The Frick Collection Will Reopen in the Old Met Breuer Building Early Next Year, Rechristened ‘the Frick Madison’

The Frick moves into the building that once housed the Whitney and the Met Breuer.

The Met Breuer. Photo: DON EMMERT/AFP/Getty Images.
The Met Breuer. Photo: DON EMMERT/AFP/Getty Images.

The Frick Collection is officially moving into 945 Madison Avenue, most recently home of the short-lived Met Breuer and, before that, the Whitney Museum of American Art. Dubbed Frick Madison, the space will serve as a temporary home for the historic collection while the grounds of the Henry Clay Frick House on Manhattan’s Upper East Side undergo an extensive renovation and expansion.

The design was the subject of contentious public meetings that centered around the preservation of the landmark building, especially the Russell Page-designed trompe l’oeil garden. In June 2018, architect Annabelle Selldorf finally got the go-ahead for the $160 million plan, which will break ground in early 2021.

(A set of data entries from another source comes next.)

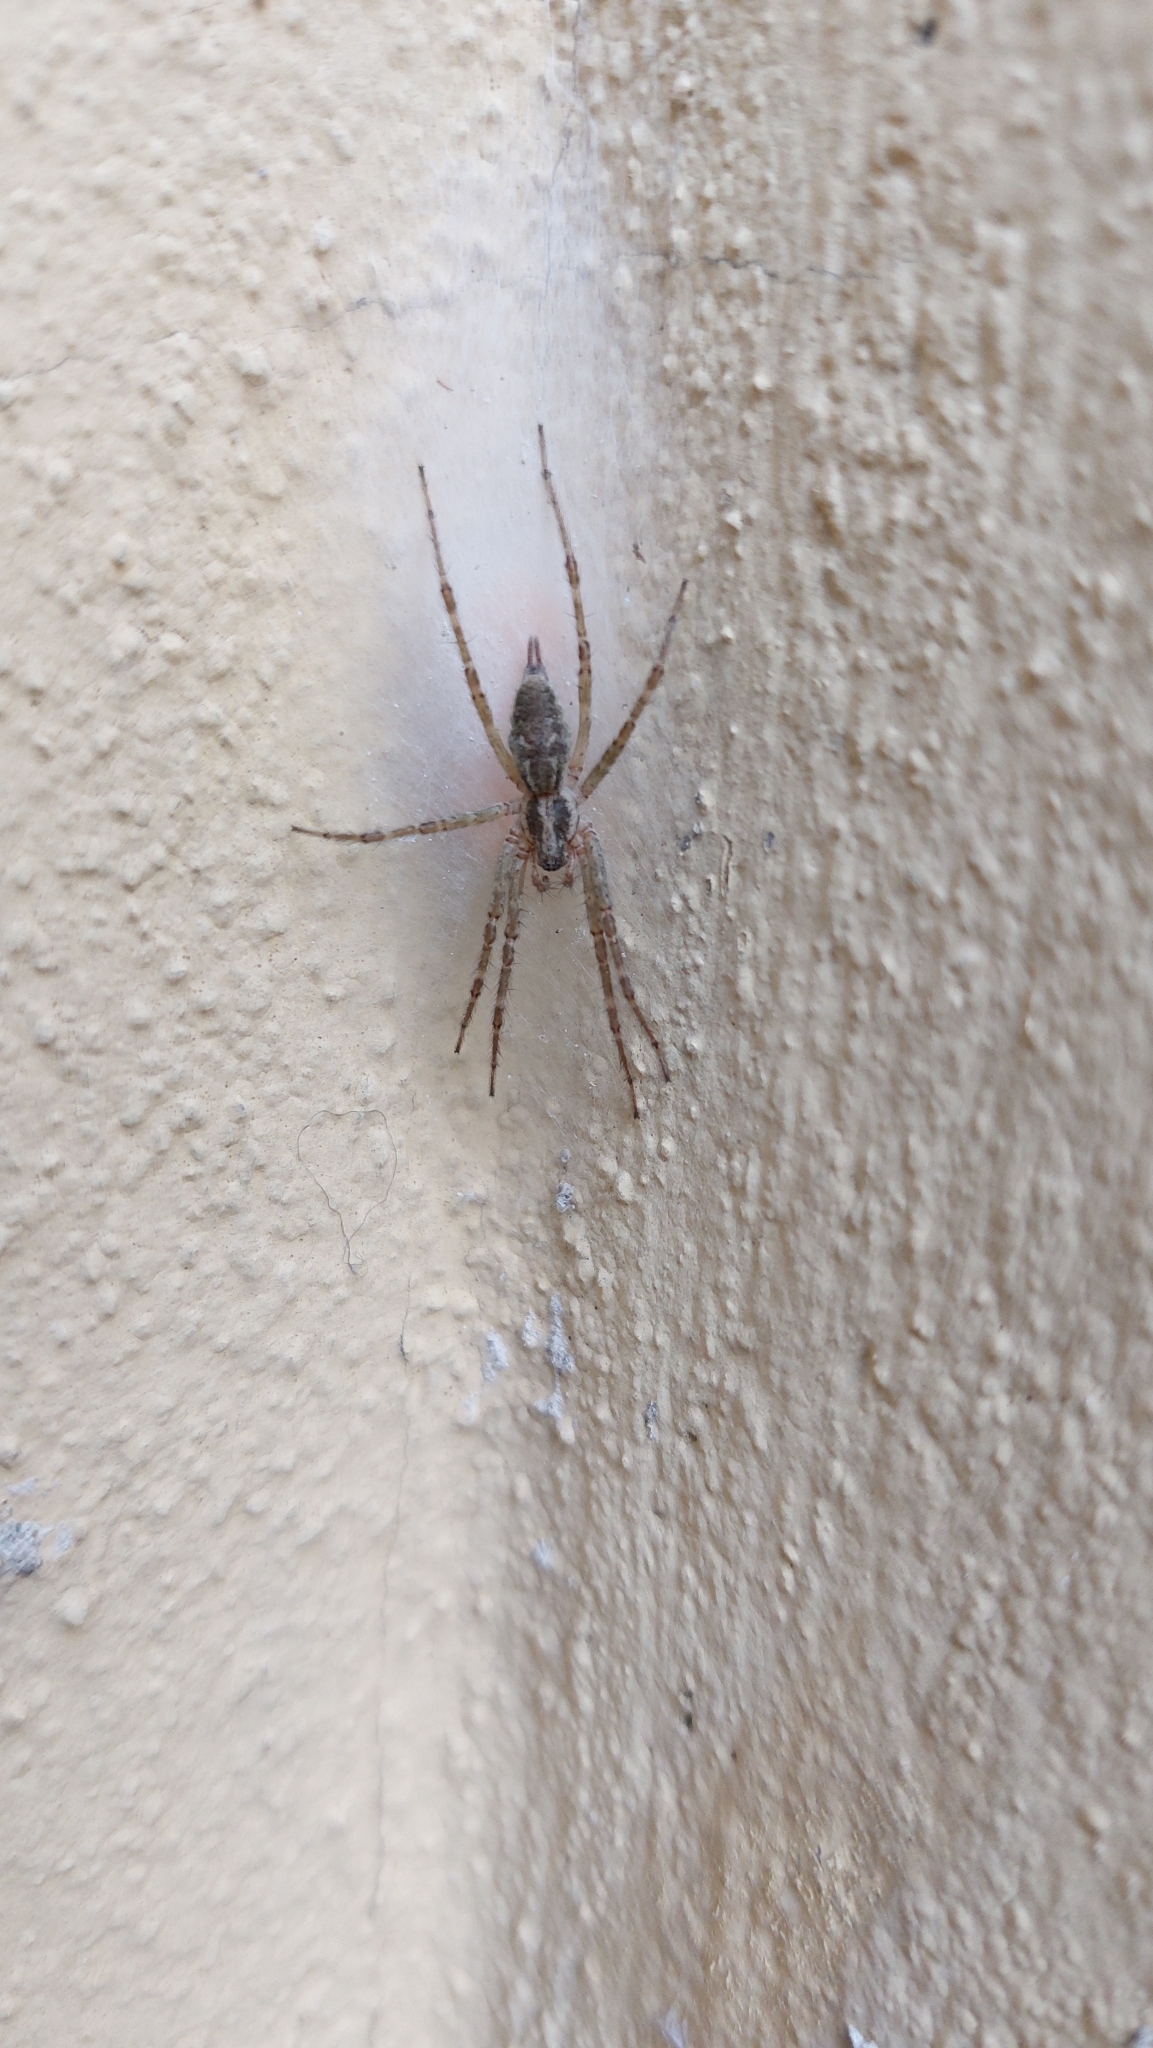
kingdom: Animalia
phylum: Arthropoda
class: Arachnida
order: Araneae
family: Agelenidae
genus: Allagelena
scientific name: Allagelena gracilens
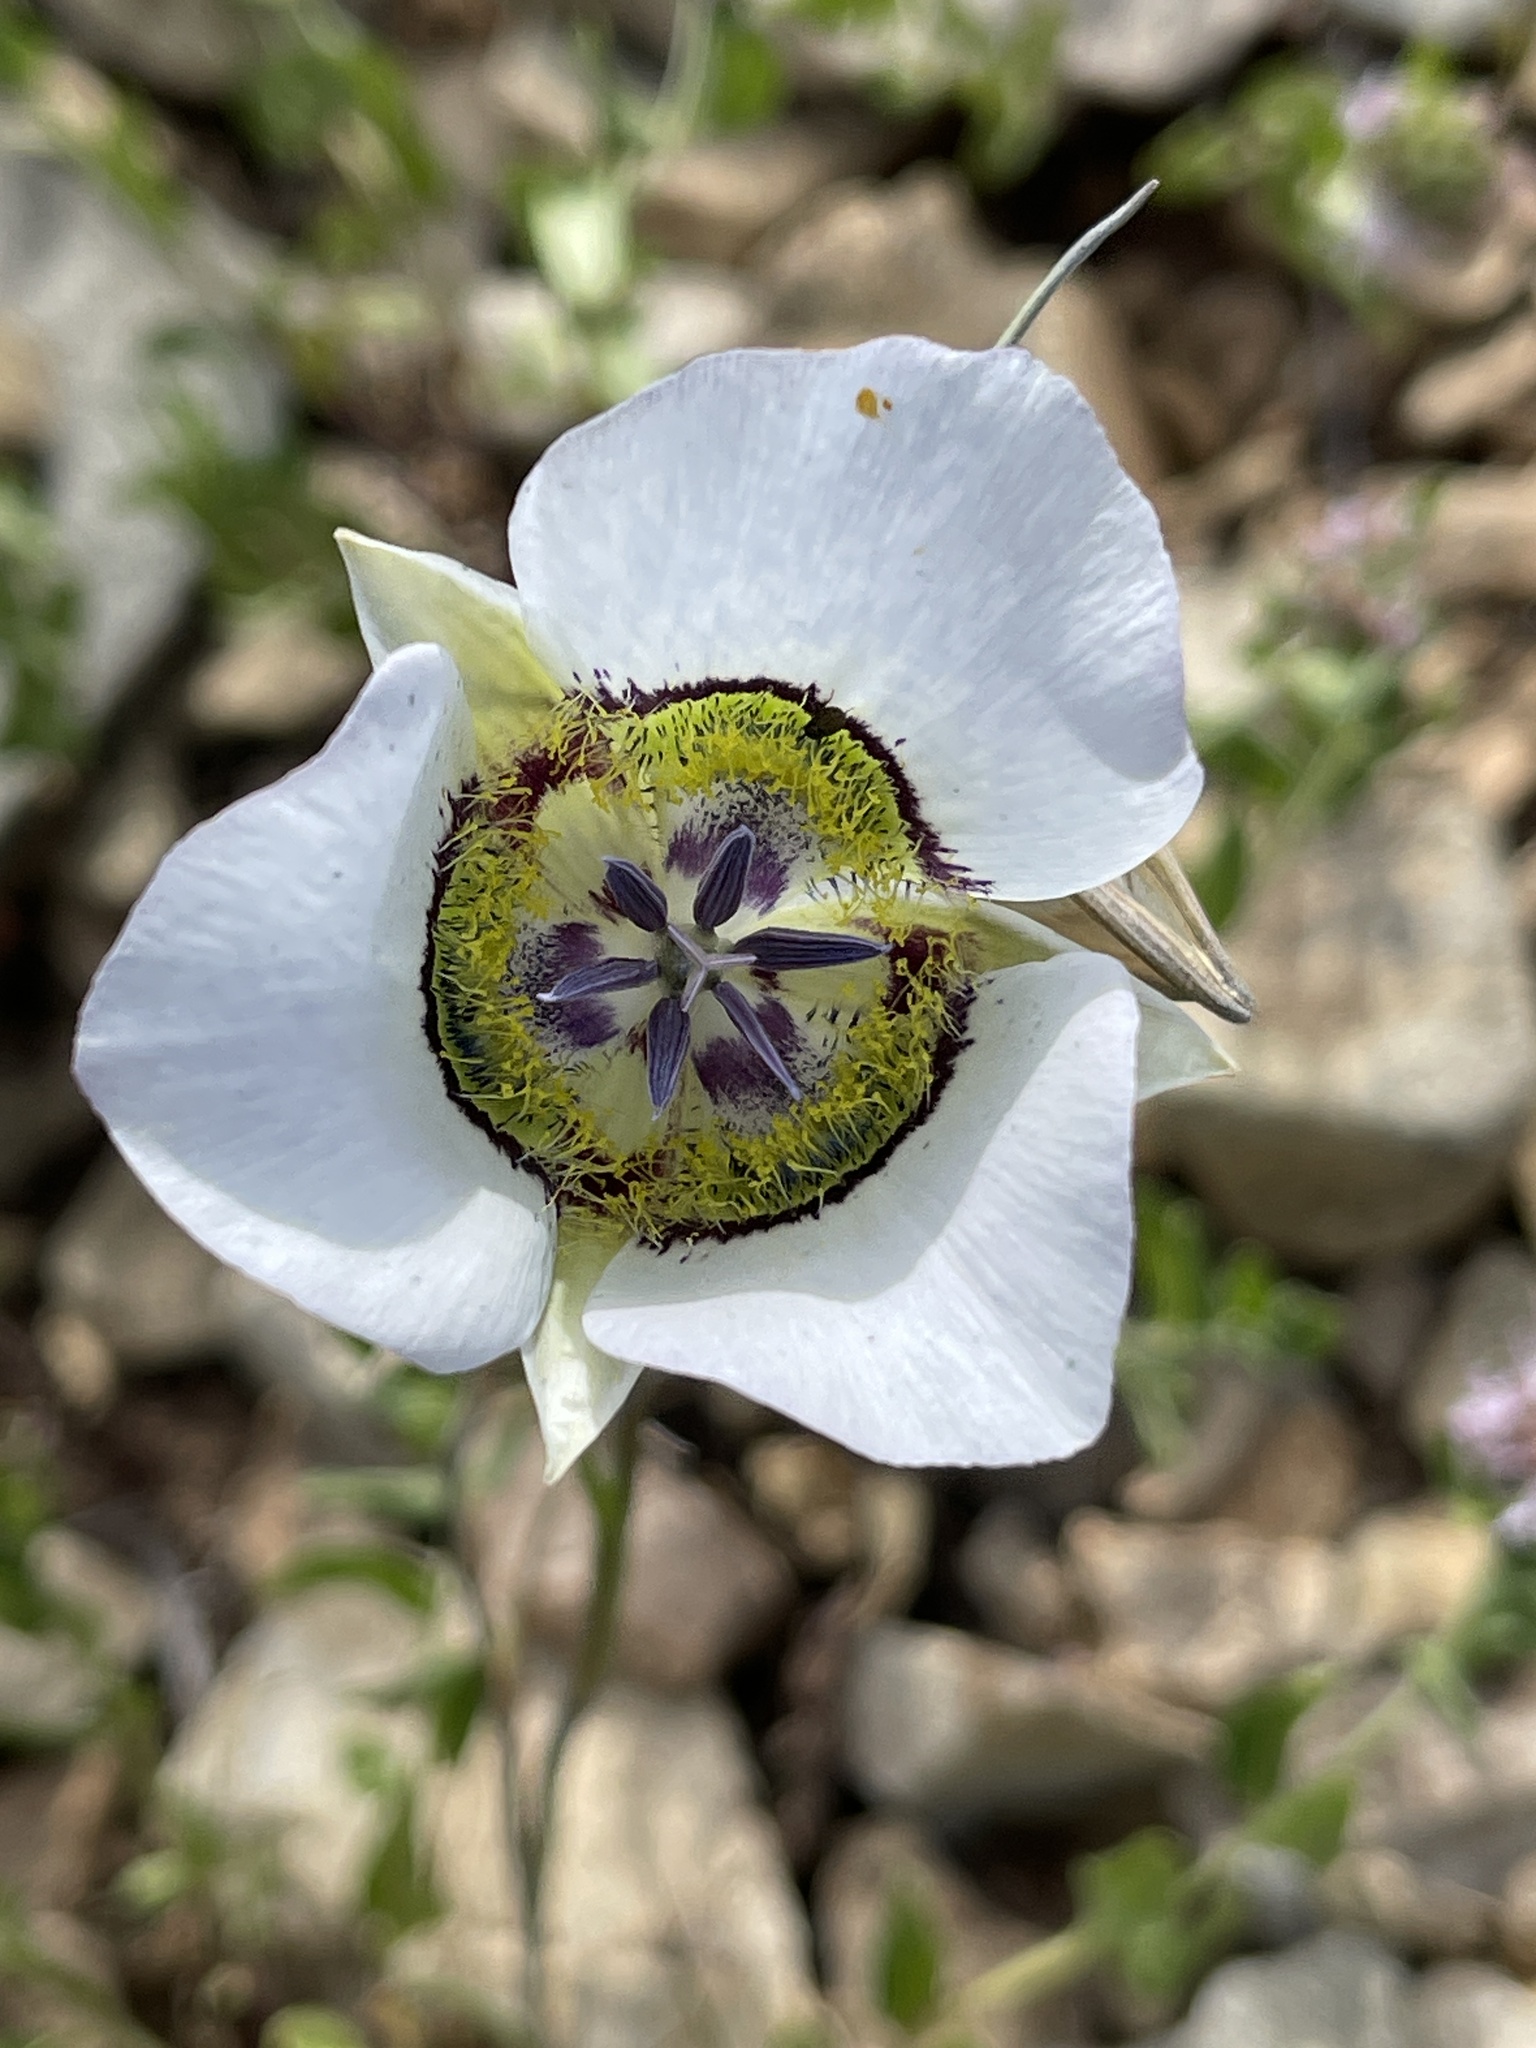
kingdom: Plantae
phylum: Tracheophyta
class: Liliopsida
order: Liliales
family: Liliaceae
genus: Calochortus
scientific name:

Visitors familiar with the Frick’s jewel-box display will be surprised to encounter at the new location paintings and sculptures installed according to chronology and geography, a first for the institution. The new curatorial approach is a stark contrast to its traditional manner of exhibitions, particularly since they’ll be seen in the context of Marcel Breuer’s brutalist building, rather than the intimate, softly-lit setting of the Henry Frick House.

“We’ve learned that you can’t fight Brutalism—you have to work with it,” Frick director Ian Wardropper told the Art Newspaperadding that the idea was to allow “the paintings and sculptures and decorative arts to speak for themselves” without the context of the gilded-age mansion on Museum Mile.

The installation at Frick Madison is being created by Deputy Director and Peter Jay Sharp Chief Curator Xavier F. Salomon with curator Aimee Ng.

Highlights of the Frick’s collection will be on display from early 2021 through 2022.